Once again set in a fictional South Eastern Asian nation largely inhabited by Mandarin speakers, Cheng Siyi’s action drama Striking Rescue (惊天大营救, jīng tiāndà yíngjiù) is a comeback vehicle for action star Tony Jaa who has mostly been relegated to cameos and supporting roles for the last decade or so. It’s also one of a string of recent films with a bee in its bonnet about the drugs trade, and a less obvious one about the powers of large corporations though in this case the fat cat turns out to be a good guy.

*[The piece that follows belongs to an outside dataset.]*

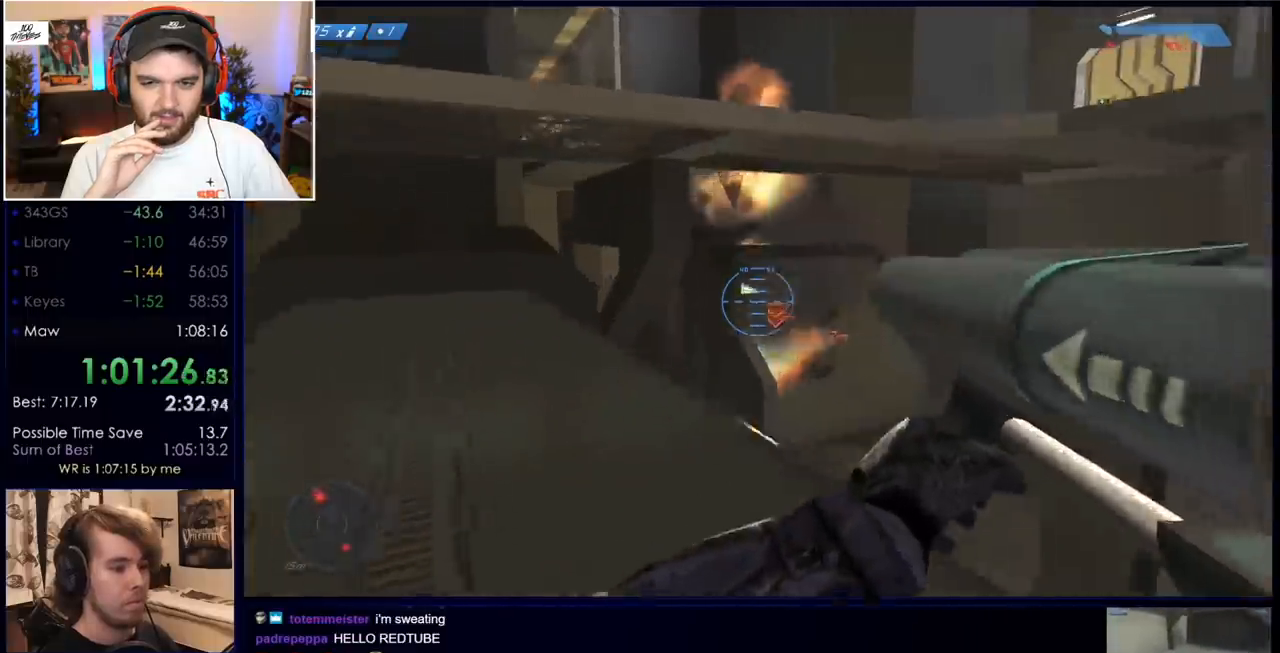
{"keys": ["a"], "mouse": [], "events": [[50, "q", "down"], [150, "q", "up"], [150, "w", "up"], [233, "ctrl", "up"], [383, "a", "down"]]}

To begin with, we can’t be so sure about Bai An. A flashback reveals that his wife and daughter were just murdered in an apparent gangland killing, and now he wants revenge. After targeting a petty drug dealer, Bai An is told the man he’s looking for is He Yinghao (Philip Keung), the CEO of a phenomenally successful logistics business which has nevertheless been implicated for the smuggling of drugs. Something like this happened once before, but Yinghao is well connected and was able to make it go away just as he apparently has this time. Later he also reveals that his company is the only one that is exempt from customs checks, presumably because he’s bribed someone to make that happen.
We can’t really be sure about Yinghao, either. He doesn’t seem to know about the drugs but could be bluffing or attempting to shift the blame. His spiky teenage daughter Ting seemingly resents him for his authoritarian parenting and blames him for her mother’s death. She fires back at him that he behaves as if all problems can be solved with money, and she may have a point. After their convoy is attacked by drug gangs, Ting has no idea who to trust but continues to believe in her father’s innocence while unexpectedly teaming up with Bai, who wants to kill him, and trying to figure out what’s going on. The one thing she’s sure of is that she and her father really hate drugs because they caused her mother’s death, so if it really is him behind the local drugs trade then it’s even worse that she thought it would be.
As the truth is gradually revealed, it allows both men to reclaim their paternity as Jaa becomes a kind of surrogate father to Ting. He attempts to protect her from this very dangerous world of drug dealers and criminals, though it may not have been all that far from the otherwise life of luxury she was used to leading. Her driver, Wu, had already taught her some martial arts skills for protection while she’s bullied by the thuggish boys at school who pick on her for being Yinghao’s daughter and a foreigner. But it’s Bai An who seemingly shows her what real fatherhood is like, which ironically causes her to reevaluate her relationship with Yinghao. He in turn is somewhat redeemed by his righteousness in the face of the gangsters as opposed to a snivelling new reporter picked up by Clay and forced to choose which son to kill before being killed himself.
Making Yinghao the hero may be a slightly awkward fit given that his business interests do not appear to be all above board which is one reason why he relocated here rather than stay in China where, the implication is, he wouldn’t have gotten away with it for so long. Indeed, the film ends with a series of title cards explaining that all of the wrongdoers, including Bai, were caught and punished. Nevertheless, as Bai later reminds us, it’s every man’s dream to be a hero to his daughter and both men have now a claim on “heroism”, at least in the eyes of the idealistic Ting. Though he could not save his own daughter, Bai steps in to protect Ting on several occasions. Fighting off hordes of thugs and one very weird female assassin, Jaa gets the opportunity to show off his martial arts skills once again while relentlessly pursuing his revenge and quest for answers about the death of his wife and child. But it’s also this defence of her that allows him to reconnect with his humanity and reclaim his image of himself as a father even while mired in his grief and anger towards a world full of corruption and betrayal.
Striking Rescue is available digitally in the US from April and on blu-ray from May 15 courtesy of Well Go USA.